===== RECORDED DATA

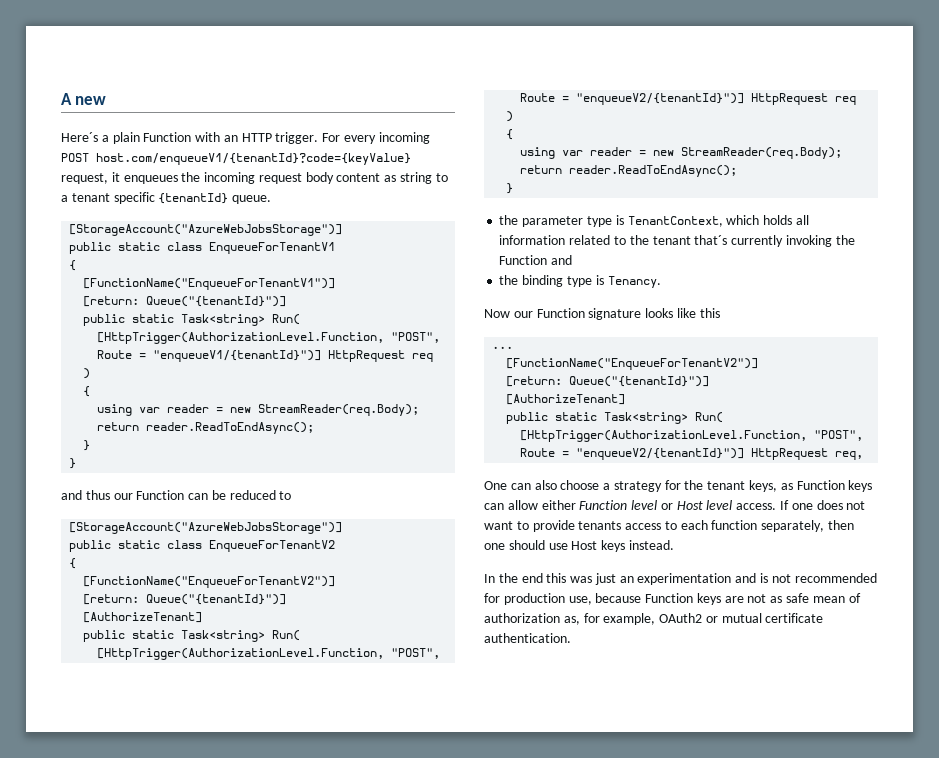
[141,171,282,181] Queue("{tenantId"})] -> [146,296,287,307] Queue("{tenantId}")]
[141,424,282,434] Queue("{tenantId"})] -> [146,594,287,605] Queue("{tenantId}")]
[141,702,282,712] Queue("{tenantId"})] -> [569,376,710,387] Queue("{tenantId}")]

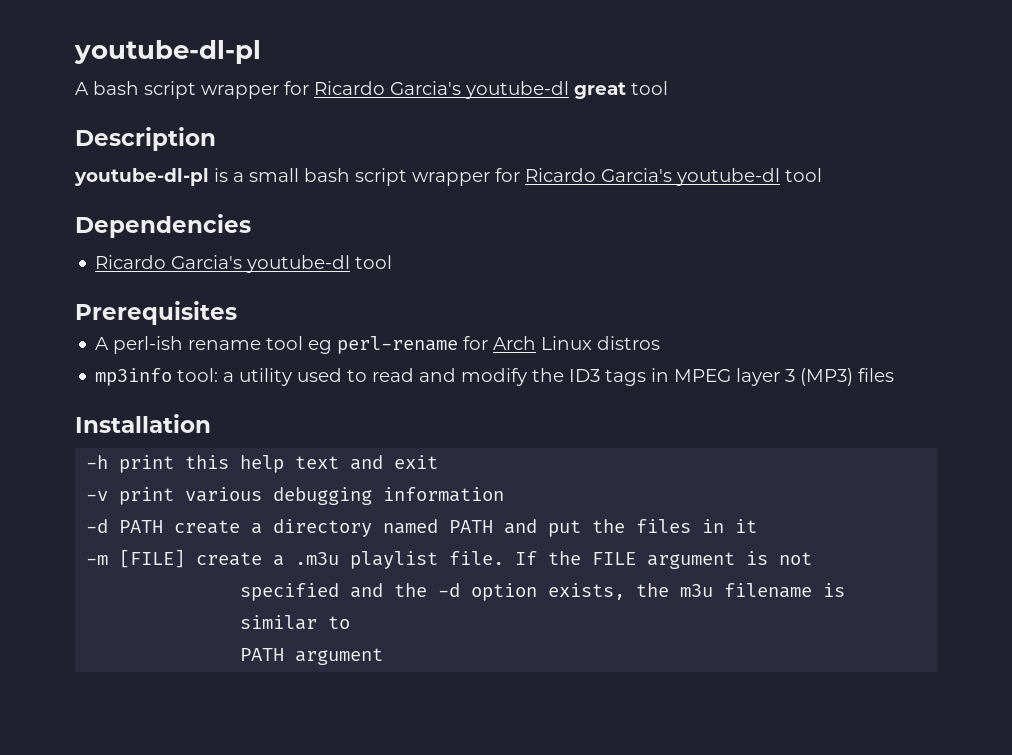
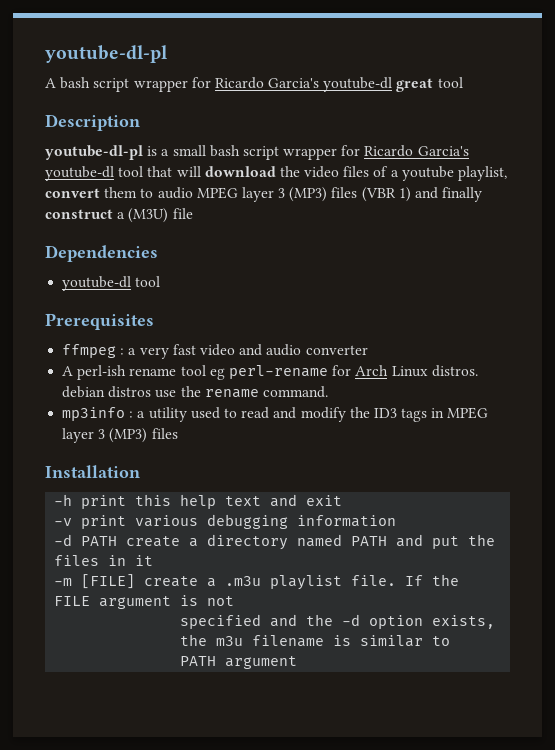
(822, 175) none -> [147,166,508,181] [45,187,483,202] [45,208,193,223] that will download the video files of a youtube playlist, convert them to audio MPEG layer 3 (MP3) files (VBR 1) and finally construct a (M3U) file
[95,255,243,269] Ricardo Garcia's -> (158, 253) none
(237, 313) none -> [62,344,368,359] // ffmpeg : a very fast video and audio converter
(593, 343) none -> [431,365,478,377] [62,386,106,398] distros. debian
(661, 343) none -> [155,386,328,398] use the rename command.
[177,368,219,382] tool: -> [129,411,134,418] :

==========

WHAT TO PRODUCE » The data is to be returned exactly as it stands, pictures aside.

OUTPUT BELOW »
[141,171,282,181] Queue("{tenantId"})] -> [146,296,287,307] Queue("{tenantId}")]
[141,424,282,434] Queue("{tenantId"})] -> [146,594,287,605] Queue("{tenantId}")]
[141,702,282,712] Queue("{tenantId"})] -> [569,376,710,387] Queue("{tenantId}")]

(822, 175) none -> [147,166,508,181] [45,187,483,202] [45,208,193,223] that will download the video files of a youtube playlist, convert them to audio MPEG layer 3 (MP3) files (VBR 1) and finally construct a (M3U) file
[95,255,243,269] Ricardo Garcia's -> (158, 253) none
(237, 313) none -> [62,344,368,359] // ffmpeg : a very fast video and audio converter
(593, 343) none -> [431,365,478,377] [62,386,106,398] distros. debian
(661, 343) none -> [155,386,328,398] use the rename command.
[177,368,219,382] tool: -> [129,411,134,418] :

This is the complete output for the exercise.